**Work to be completed**
In the records below, take the line containing "любом возрасте. Может ли семейная жизнь быть" and reproduce it and every subsequent line exactly, adding nothing.

= = = = = = =

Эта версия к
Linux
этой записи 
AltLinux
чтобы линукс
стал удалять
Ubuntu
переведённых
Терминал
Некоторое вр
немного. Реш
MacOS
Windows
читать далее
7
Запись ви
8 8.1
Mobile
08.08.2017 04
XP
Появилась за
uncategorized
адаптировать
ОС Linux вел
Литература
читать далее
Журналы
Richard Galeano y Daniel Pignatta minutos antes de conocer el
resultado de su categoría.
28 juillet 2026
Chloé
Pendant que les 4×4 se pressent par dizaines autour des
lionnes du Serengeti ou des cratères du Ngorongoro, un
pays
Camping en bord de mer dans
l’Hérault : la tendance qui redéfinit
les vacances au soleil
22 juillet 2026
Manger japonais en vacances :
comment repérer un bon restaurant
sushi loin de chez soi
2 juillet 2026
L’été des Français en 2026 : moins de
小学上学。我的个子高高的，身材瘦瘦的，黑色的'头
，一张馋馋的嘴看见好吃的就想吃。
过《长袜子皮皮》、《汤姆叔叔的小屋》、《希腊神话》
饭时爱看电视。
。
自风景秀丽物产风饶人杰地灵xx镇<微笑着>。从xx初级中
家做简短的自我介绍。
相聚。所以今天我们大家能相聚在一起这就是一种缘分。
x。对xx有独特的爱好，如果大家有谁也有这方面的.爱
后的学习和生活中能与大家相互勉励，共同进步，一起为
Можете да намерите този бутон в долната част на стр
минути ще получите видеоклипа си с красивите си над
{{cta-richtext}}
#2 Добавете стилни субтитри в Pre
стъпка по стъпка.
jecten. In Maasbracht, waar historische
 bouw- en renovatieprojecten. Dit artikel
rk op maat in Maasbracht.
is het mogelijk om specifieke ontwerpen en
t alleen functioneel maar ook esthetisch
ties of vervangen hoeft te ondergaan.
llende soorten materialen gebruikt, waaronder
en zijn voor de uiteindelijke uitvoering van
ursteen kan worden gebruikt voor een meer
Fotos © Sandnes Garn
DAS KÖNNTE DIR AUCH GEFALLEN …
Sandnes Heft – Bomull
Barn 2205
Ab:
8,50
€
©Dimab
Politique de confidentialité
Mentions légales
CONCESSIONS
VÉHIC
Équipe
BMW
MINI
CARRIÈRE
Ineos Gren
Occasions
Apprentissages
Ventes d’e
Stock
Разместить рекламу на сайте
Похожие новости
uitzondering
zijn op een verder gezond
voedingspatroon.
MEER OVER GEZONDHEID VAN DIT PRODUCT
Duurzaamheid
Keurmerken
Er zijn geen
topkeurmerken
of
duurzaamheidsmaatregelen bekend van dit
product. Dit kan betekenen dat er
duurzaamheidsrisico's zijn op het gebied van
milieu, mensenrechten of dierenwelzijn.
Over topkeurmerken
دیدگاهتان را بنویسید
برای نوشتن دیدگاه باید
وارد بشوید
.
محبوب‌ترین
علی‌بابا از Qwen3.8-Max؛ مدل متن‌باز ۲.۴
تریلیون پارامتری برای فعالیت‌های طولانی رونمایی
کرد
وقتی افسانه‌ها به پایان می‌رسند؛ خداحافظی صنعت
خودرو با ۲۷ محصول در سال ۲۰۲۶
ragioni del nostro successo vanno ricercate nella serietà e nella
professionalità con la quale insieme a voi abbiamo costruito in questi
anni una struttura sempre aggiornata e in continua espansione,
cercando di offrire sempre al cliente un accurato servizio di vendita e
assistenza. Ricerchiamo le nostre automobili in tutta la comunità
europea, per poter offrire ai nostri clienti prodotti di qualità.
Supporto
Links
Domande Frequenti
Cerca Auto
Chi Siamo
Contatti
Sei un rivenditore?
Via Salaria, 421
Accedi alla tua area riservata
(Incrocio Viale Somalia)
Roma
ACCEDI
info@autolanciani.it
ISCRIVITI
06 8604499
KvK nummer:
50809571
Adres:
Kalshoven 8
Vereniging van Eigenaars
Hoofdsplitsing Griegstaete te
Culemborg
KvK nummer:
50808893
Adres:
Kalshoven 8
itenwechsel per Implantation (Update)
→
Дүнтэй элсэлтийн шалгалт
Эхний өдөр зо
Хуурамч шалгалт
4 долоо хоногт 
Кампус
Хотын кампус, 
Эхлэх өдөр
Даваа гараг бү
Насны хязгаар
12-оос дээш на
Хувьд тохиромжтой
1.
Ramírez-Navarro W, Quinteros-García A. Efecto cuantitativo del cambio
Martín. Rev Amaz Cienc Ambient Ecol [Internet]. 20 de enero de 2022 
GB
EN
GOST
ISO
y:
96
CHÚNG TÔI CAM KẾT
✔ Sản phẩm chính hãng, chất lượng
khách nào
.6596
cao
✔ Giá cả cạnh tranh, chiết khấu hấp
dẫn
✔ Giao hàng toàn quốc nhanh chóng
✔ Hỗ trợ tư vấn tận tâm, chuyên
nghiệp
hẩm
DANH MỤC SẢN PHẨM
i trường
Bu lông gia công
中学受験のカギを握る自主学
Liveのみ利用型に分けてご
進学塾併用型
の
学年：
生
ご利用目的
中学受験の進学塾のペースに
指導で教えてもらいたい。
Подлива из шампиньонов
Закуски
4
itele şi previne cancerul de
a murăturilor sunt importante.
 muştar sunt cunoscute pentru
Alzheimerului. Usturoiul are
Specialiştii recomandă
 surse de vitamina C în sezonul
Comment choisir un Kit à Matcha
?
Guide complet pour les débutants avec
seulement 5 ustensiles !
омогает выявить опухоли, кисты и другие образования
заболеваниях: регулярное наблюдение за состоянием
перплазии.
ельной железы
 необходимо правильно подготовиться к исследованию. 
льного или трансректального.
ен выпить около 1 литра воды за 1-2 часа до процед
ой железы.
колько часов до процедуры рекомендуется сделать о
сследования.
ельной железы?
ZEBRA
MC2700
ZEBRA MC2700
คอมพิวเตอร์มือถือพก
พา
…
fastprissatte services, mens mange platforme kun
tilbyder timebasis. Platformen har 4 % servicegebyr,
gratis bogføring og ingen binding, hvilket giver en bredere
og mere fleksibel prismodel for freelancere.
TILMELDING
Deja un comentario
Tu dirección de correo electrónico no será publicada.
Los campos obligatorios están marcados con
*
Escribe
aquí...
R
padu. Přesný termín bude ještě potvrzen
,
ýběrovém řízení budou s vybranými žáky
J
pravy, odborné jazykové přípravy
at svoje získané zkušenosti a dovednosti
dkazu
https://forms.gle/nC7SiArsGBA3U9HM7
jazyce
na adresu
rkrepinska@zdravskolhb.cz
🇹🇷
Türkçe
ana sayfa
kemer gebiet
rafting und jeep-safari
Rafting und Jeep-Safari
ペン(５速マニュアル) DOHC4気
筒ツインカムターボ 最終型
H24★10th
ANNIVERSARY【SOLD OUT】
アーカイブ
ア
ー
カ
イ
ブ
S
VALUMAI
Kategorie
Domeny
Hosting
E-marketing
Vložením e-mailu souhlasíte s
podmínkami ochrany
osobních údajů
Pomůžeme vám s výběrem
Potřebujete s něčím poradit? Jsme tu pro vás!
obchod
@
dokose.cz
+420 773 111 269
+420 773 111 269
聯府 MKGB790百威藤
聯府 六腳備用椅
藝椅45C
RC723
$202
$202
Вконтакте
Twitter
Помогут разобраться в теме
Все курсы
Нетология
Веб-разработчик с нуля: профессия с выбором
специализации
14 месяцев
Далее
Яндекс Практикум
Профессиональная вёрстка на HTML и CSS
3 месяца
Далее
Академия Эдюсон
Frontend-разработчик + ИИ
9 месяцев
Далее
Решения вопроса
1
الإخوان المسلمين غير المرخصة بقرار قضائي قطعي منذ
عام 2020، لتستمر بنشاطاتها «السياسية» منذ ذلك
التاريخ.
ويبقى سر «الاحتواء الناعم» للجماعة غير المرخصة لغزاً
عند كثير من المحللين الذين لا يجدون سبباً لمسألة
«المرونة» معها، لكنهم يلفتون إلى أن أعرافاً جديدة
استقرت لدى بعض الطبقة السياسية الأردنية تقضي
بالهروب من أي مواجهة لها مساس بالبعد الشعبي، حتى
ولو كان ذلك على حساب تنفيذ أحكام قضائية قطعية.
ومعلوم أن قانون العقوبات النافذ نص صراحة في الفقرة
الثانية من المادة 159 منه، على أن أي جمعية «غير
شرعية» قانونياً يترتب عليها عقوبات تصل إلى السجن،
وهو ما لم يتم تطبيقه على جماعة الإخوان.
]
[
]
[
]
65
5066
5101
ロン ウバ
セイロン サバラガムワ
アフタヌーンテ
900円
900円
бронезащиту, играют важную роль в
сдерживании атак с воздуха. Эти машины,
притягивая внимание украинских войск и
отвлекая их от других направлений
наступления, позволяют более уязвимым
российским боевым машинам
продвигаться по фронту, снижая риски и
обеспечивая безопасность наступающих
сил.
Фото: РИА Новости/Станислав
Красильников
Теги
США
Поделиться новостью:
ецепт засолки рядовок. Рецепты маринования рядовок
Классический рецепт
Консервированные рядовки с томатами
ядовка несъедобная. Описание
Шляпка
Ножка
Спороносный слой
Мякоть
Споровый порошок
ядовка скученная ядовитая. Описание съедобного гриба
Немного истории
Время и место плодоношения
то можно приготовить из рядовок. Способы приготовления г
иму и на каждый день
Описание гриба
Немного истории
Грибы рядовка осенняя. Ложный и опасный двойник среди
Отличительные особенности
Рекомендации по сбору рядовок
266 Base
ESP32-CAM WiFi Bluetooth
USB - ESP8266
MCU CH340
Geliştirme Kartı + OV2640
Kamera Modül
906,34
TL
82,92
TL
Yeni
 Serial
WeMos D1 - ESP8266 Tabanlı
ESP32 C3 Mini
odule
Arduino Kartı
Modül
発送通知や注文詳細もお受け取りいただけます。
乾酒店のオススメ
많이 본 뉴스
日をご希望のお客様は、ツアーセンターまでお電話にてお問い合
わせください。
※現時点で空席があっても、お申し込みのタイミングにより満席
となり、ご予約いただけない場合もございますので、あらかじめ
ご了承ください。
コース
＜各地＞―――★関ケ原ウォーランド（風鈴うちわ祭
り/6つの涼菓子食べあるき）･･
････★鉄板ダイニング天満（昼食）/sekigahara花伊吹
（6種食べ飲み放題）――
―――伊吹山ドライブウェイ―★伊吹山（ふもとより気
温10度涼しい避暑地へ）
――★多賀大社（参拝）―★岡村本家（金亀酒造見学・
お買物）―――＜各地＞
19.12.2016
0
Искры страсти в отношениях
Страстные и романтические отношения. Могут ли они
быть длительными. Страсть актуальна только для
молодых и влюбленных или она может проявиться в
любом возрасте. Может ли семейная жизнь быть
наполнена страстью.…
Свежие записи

= = = = = = =

**Written answer**
любом возрасте. Может ли семейная жизнь быть
наполнена страстью.…
Свежие записи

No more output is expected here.